=== Required work ===
Copy the lines from the one with "genus: Silene" through the end of the entries, swapping "common name" for "vernacular name" and leaving all else unchanged.

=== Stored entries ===
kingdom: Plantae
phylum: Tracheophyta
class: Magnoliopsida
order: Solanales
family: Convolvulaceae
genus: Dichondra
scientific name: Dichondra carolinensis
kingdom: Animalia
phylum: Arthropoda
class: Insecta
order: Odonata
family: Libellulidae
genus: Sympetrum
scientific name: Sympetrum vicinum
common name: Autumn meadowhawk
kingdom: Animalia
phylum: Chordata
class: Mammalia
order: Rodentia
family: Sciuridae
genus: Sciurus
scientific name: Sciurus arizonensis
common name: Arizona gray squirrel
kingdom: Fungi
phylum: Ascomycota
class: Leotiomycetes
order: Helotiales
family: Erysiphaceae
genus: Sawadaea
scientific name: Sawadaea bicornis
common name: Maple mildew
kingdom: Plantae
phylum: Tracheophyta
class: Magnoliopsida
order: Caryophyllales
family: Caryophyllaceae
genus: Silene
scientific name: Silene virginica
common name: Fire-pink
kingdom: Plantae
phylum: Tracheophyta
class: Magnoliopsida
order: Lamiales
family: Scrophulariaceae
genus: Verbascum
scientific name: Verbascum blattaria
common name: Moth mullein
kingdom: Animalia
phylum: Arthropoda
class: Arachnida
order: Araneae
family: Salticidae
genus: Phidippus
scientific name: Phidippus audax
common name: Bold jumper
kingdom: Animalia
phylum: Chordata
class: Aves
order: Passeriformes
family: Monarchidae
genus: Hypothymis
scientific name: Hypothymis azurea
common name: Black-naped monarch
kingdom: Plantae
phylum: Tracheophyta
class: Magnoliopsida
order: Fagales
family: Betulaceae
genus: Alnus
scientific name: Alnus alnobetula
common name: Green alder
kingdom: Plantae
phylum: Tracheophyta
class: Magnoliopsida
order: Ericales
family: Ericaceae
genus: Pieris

=== Answer for this exercise ===
genus: Silene
scientific name: Silene virginica
vernacular name: Fire-pink
kingdom: Plantae
phylum: Tracheophyta
class: Magnoliopsida
order: Lamiales
family: Scrophulariaceae
genus: Verbascum
scientific name: Verbascum blattaria
vernacular name: Moth mullein
kingdom: Animalia
phylum: Arthropoda
class: Arachnida
order: Araneae
family: Salticidae
genus: Phidippus
scientific name: Phidippus audax
vernacular name: Bold jumper
kingdom: Animalia
phylum: Chordata
class: Aves
order: Passeriformes
family: Monarchidae
genus: Hypothymis
scientific name: Hypothymis azurea
vernacular name: Black-naped monarch
kingdom: Plantae
phylum: Tracheophyta
class: Magnoliopsida
order: Fagales
family: Betulaceae
genus: Alnus
scientific name: Alnus alnobetula
vernacular name: Green alder
kingdom: Plantae
phylum: Tracheophyta
class: Magnoliopsida
order: Ericales
family: Ericaceae
genus: Pieris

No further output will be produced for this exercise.